Dr Witty Raina
A guy when approached for marriage in mid twenties generally gets irritated. His aspirations and freedom seem to be at stake for him at this age. Carrying cool dude impression his view on marriage and parenting changes after he crosses 30.
Is this attitude and decision right? Check on a man before you say no to it. Whilst the topic of "older fathers" is increasingly making headlines, what is perhaps less well-known is that there can be risks - both physical and mental - associated with fathering offspring later in life.
It is widely recognized that a 40-year-old woman has an increased risk of bearing a child with Down syndrome. What is not known is that a 40-year-old man has the same risk of fathering a child with schizophrenia — and even higher odds of his offspring having autism. In the past couple of decades, the number of older fathers has increased.

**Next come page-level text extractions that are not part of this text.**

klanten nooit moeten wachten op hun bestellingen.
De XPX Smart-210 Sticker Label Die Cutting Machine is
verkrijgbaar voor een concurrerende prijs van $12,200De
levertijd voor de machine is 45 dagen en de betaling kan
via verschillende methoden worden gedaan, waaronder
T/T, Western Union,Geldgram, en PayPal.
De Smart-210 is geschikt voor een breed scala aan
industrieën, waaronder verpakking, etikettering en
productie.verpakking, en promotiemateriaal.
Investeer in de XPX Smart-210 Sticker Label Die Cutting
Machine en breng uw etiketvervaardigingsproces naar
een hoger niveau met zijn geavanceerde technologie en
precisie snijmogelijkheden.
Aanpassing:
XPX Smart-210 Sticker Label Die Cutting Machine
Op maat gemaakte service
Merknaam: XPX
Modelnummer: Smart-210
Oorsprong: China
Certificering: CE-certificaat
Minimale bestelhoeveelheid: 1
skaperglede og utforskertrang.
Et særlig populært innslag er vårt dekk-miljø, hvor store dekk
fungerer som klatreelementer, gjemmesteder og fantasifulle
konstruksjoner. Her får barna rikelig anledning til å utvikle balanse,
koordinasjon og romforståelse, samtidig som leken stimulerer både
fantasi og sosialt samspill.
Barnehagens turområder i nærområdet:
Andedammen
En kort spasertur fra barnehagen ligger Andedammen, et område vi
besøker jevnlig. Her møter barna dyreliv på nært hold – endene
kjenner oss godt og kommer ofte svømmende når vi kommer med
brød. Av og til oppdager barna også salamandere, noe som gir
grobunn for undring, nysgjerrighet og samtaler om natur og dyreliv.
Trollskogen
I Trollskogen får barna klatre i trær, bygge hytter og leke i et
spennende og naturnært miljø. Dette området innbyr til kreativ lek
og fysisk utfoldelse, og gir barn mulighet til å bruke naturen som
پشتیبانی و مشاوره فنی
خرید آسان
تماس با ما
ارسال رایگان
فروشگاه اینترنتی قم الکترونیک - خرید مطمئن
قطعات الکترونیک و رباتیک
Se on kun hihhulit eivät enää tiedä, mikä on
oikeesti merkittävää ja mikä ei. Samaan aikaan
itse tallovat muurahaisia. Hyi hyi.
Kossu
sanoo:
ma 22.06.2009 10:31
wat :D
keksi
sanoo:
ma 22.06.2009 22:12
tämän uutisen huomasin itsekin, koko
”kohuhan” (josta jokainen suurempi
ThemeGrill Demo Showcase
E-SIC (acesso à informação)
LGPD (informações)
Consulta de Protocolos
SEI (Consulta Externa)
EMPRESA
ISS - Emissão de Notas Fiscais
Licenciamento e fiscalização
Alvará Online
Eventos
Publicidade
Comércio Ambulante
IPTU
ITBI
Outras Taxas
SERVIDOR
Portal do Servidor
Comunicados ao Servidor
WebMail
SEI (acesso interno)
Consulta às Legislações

According to a study in Israel, it was found that children born to older fathers had nearly a six-fold increase in the risk of autism as compared with kids whose fathers were younger than 30.
The advanced paternal age, as it is called, has also been linked to an increased risk of birth defects, cleft lip and palate, water on the brain, dwarfism, miscarriage and “decreased intellectual capacity.”
Also, recent research revealed that compared to younger dads, fathers in the older age group were more inclined to be less tolerant of their children`s physical activities, perceiving them to be more impulsive and overactive. Older dads apparently also show less affection and warmth towards their partner.
The incidences of certain rare birth disorders, such as dwarfism or achondroplasia (a genetic disorder that affects bone growth and is the most common growth-related birth defect), have become quite popular. It occurs in about one in every 25,000 births, affects all races, both males and females, limits their growth to about four feet, and is more common amongst births to older fathers. Some of these defects, thought to be new mutations, are only detectable later in life, e.g. schizophrenia.
Apert syndrome, which afflicts one in every 70,000 children who are born with fused bones in their heads, hands and feet, is also linked to the father`s age. It’s likely that the number of cell divisions that go into making a sperm plays a large role in the link between Apert syndrome and paternal age, and represents a fundamental difference between how aging egg and sperm can impact the health of a child. In men, these mutations do not inherit, but rather collect over time in the reservoir of primitive cells that become sperm.
Abnormalities in women`s eggs can be picked up more easily, as almost all divisions in a woman`s eggs occur before she is born. But men, too, have a biological time clock - only it is different. Men seem to have a gradual, rather than an abrupt change in fertility and in the potential ability to produce viable, healthy offspring.
Also the young men should know and keep in mind that women who become pregnant by older men are at far greater risk of having a miscarriage. Even after a range of other risk factors which contribute to miscarriage were taken into account, such as smoking during pregnancy and maternal diabetes, the risk was still higher. It was also about three times greater when the man was aged between 35 and 39 years of age, than if he were younger than 25.
The older a man the longer it may take his partner to conceive, regardless of her age. Women with partners five or more years older have less chance of conceiving within a year of trying than those whose partners are of the same age, or younger. The odds of conceiving within 6 months of trying decrease by 2% for every year the man is older than 24 years, and for conception within a year decrease by 3% for each year.
It is likely that kids of older fathers may have low IQs and do not perform well in intelligence tests during infancy and childhood.
It seems that there are two potentially big hazards involved in late – or comparatively late – fatherhood. The first of these is that it becomes difficult to relate to the children when they are growing up, simply because of the age gap. They, in turn, peer across an unbreachable generation gap.
As above mentioned difficulties arise in late fatherhood due to changing global conditions, lifestyle, time scenario etc, why not take precaution and live our life in a controlled manner while following nature’s law. It is cool to be a “young dad”. Besides you have innate capability and resilience at young age to accept the challenges and responsibility of parenthood as it comes.